Anyone trying to lay the five-year-old half a mile from home could not have found a taker. On rain-soaked ground not unakin to a ploughed field, Korelo was going absolutely nowhere, with Tony McCoy's urgings testing his recently injured left shoulder to the limit.

But once in the straight the 9-4 favourite began to find his second wind, and by the final flight had virtually come back on the bridle, hopping over with his ears flicking. His winning margin, from Irish mare Newhall, was six lengths, with one of the early trailblazers, Lawz, third and another Pipe candidate, Canada, fourth.

The bonus apart, Pipe has a tremendous Imperial Cup record, Korelo being his fifth winner. The David Johnson colourbearer will now, assuming he suffers no ill-effects from yesterday's effort, head for the Coral Cup, which offers a first prize of £42,000 and for which the 7lb penalty picked up for this victory did not prevent him hardening as market leader.

"I was struggling," admitted McCoy, "but the two miles here takes some getting in this sort of ground and they'd gone plenty fast enough in front. I knew his stamina would come into play, and the trick was to keep him up to his work without being too hard on him. But he's the sort who saves a bit for himself, which helps in a situation like this."

McCoy, who followed up on Grand National entry Killusty (winning on his first appearance for 25 months) in the three-mile handicap chase, named Tiutchev, in the Queen Mother Champion Chase immediately before the Coral Cup, as one of his particular Festival fancies. "Don't forget he'd been ill before he ran so well last year," he said, "I like him a lot."

Third-season trainer Emma Lavelle, whose first-ever Cheltenham runner will be Self Defense in the Champion Hurdle on Tuesday, emphasised her team's sparkling form when Tana River defied top weight to take the two-and-a-half-mile novices' handicap hurdle and Immola hacked up in the two-mile equivalent, both under Barry Fenton.

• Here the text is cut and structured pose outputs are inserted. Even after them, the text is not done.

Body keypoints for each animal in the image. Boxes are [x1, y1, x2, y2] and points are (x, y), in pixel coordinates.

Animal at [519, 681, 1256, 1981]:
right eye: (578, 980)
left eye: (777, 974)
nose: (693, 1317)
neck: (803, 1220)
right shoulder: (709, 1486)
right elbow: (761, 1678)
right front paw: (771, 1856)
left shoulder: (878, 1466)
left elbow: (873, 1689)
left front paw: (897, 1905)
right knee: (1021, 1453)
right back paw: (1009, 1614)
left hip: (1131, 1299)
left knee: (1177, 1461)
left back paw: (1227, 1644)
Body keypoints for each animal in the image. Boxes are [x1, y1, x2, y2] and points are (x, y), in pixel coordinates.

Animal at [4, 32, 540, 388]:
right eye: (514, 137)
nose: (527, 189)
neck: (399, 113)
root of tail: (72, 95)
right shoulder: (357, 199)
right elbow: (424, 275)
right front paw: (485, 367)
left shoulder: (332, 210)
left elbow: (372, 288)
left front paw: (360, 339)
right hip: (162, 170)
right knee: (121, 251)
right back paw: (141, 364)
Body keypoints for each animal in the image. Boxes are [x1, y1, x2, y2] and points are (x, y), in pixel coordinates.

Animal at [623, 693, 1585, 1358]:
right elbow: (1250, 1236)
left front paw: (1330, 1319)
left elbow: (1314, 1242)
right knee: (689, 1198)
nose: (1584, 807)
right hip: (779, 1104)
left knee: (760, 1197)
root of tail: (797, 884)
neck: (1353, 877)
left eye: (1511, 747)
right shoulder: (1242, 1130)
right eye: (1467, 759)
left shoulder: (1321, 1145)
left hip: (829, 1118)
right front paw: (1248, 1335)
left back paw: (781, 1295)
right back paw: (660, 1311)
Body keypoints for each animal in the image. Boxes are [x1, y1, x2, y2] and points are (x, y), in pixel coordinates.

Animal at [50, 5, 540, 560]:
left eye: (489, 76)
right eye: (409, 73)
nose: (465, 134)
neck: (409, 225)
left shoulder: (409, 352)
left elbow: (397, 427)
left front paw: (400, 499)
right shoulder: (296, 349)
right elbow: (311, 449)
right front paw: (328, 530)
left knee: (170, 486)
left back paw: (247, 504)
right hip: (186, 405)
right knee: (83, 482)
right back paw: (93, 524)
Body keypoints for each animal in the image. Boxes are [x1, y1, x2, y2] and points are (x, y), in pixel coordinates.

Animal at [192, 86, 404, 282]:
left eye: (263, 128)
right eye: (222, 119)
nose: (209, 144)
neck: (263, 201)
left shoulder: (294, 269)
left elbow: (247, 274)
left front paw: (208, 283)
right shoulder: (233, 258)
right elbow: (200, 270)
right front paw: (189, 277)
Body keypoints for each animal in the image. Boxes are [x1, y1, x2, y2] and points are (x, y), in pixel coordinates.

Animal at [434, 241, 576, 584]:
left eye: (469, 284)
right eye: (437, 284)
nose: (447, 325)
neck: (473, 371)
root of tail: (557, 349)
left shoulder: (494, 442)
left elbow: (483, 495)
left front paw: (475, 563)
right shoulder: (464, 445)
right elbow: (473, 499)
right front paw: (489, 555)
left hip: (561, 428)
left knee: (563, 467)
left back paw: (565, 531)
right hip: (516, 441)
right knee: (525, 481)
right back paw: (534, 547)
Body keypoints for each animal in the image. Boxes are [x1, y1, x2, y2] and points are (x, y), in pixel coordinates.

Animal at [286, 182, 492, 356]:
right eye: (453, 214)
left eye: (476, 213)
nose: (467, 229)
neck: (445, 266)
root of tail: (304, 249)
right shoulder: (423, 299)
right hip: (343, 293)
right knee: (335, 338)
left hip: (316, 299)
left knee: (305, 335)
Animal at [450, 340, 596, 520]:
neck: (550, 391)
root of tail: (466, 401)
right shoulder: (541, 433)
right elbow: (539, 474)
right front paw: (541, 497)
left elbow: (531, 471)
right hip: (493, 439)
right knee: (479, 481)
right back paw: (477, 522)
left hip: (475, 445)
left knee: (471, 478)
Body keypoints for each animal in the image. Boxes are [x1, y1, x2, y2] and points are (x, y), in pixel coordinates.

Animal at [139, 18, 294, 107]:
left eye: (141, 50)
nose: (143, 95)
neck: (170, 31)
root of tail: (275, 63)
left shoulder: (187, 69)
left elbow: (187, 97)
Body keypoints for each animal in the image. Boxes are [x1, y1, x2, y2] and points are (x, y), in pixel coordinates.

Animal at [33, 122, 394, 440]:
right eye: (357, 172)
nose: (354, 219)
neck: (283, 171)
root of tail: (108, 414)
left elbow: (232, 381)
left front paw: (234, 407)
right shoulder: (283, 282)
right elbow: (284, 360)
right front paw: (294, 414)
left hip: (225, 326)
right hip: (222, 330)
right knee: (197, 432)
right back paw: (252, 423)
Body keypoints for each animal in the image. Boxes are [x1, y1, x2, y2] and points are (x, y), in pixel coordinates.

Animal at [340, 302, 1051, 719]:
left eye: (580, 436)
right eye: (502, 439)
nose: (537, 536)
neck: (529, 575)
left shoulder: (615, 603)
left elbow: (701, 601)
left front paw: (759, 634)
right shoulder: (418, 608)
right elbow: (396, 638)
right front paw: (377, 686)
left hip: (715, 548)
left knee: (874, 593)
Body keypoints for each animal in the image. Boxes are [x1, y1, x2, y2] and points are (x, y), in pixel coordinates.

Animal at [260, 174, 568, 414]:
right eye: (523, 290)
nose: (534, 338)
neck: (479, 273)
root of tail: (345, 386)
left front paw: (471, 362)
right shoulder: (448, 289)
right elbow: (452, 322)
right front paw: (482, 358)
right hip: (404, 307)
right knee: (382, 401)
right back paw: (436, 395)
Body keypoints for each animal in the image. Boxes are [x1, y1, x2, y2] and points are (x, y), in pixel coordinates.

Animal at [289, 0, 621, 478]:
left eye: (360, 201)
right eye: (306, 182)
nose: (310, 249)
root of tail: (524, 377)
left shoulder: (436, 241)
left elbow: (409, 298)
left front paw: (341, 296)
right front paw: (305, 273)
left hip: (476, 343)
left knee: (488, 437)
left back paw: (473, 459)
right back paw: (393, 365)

Tana River's success was a pre-play of Korelo's, sweeping through from nowhere over the last flight to take the Grade Three prize by nine lengths. "I knew if I didn't get too detached from the others his stamina would get him home," said Fenton.

It was definitely not a day for faint hearts and Ibal, winner of the Imperial Cup two years ago and the mainstay of Dina Smith's tiny Pulborough yard, spoilt the royal romance in the opening novices' chase.

Favourite for the race, named to commemorate one of the Queen Mother's darlings, Special Cargo, was First Love, bred by her and raced since her death by the Queen. But the seven-year-old seems not to have his late owner's absolute commitment to the game and was repeatedly outjumped and out-toughed by his contemporary Ibal, who had seen him off by the Pond fence three from home and galloped cheerfully up the hill under Leighton Aspell to score by 10 lengths.

It was Ibal's fourth successive win over fences and highlighted his competitive spirit, for he had virtually crawled across the line at Plumpton in January when a tilt at three miles stretched his stamina to its limit. "It was not good to watch," said Smith, "but it did not affect him mentally, in fact he arrived back in the yard quite pleased with himself, and we gave him plenty of time to get over it physically."

Twenty-two challengers remained in the Gold Cup at yesterday's penultimate declaration stage, with no surprises among the withdrawals.

And as the jump season reaches its climax there was a reminder of the delights of the Flat season to come when Aquarelliste, one of the best mares in training, destroyed her rivals by five lengths in the first Pattern race of the European season, the Group Three Prix Exbury at Saint-Cloud, putting herself in line for the Dubai World Cup at the end of the month.

"She works better on the sand at home than she does on the grass," said her trainer, Elie Lellouche. After Dubai she will be covered by Sadler's Wells, but her owner, Alec Wildenstein, indicated the five-year-old, may continue racing after she is in foal.